On devolution to the English, Mr Cottrell wrote in his article for the newspaper: "What we need is an expansive vision of what it means to be English as part of the United Kingdom.

Mr Cottrell, who recently stepped up to lead the church when Justin Welby took a three-month sabbatical, said this would enable Westminster to lead on issues for the UK but would "empower" the separate nations and regions.

The Archbishop of Canterbury, The Most Reverend Justin Welby

He also suggested that sports teams in England should sing their own anthem prior to a match if playing against other UK nations, before coming together to sing the national anthem, God Save The Queen.

"Then when the different nations of the United Kingdom find themselves pitched against each other on the sports field we could belt out our English, Scottish, Welsh and Northern Irish anthems," he said.

"Then sing our national anthem together. And love our neighbour."
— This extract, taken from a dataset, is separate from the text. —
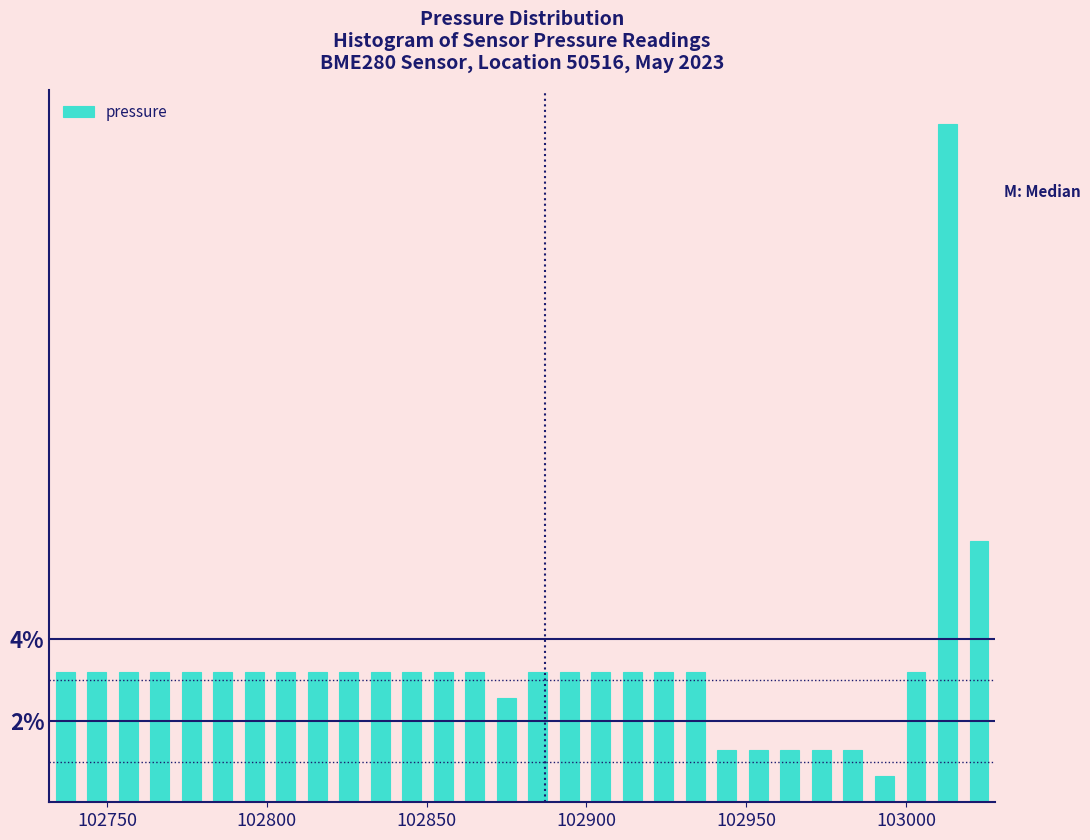

Around what value on the x-axis is the tallest bar? Give the approximate position of its centre, as read against the axis.

103015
ITV News Tyne Tees contacted the government for a response. A spokesperson for the Ministry of Housing , Communities and Local Government said:

"We are investing billions of pounds to support and regenerate local communities, empowering people to have more control over their areas. The Prime Minister also recently set out our intention to agree County Deals, increasing the powers available to local leaders.

"We will publish a Levelling up White Paper later this year, setting out how we will help further improve livelihoods, spread opportunity and devolve resources and control from Westminster back into local communities."